Saved data entries
:::::
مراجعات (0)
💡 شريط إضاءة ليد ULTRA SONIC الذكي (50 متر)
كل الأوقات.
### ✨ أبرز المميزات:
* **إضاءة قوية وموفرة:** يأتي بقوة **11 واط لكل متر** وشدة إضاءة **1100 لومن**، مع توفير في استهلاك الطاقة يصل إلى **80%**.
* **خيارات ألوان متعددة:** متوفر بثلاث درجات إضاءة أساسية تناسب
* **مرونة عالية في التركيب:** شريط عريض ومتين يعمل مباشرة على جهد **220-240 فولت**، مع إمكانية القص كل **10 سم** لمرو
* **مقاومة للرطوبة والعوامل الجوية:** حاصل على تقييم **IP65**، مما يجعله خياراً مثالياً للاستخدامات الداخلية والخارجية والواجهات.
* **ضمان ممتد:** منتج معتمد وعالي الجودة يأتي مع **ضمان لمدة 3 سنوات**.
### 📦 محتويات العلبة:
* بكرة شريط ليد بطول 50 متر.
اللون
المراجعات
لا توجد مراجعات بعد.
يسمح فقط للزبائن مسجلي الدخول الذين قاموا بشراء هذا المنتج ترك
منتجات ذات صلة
:::::
*To-do item:* The entries above are to be output exactly as they appear.

*Written answer:*
مراجعات (0)
💡 شريط إضاءة ليد ULTRA SONIC الذكي (50 متر)
كل الأوقات.
### ✨ أبرز المميزات:
* **إضاءة قوية وموفرة:** يأتي بقوة **11 واط لكل متر** وشدة إضاءة **1100 لومن**، مع توفير في استهلاك الطاقة يصل إلى **80%**.
* **خيارات ألوان متعددة:** متوفر بثلاث درجات إضاءة أساسية تناسب
* **مرونة عالية في التركيب:** شريط عريض ومتين يعمل مباشرة على جهد **220-240 فولت**، مع إمكانية القص كل **10 سم** لمرو
* **مقاومة للرطوبة والعوامل الجوية:** حاصل على تقييم **IP65**، مما يجعله خياراً مثالياً للاستخدامات الداخلية والخارجية والواجهات.
* **ضمان ممتد:** منتج معتمد وعالي الجودة يأتي مع **ضمان لمدة 3 سنوات**.
### 📦 محتويات العلبة:
* بكرة شريط ليد بطول 50 متر.
اللون
المراجعات
لا توجد مراجعات بعد.
يسمح فقط للزبائن مسجلي الدخول الذين قاموا بشراء هذا المنتج ترك
منتجات ذات صلة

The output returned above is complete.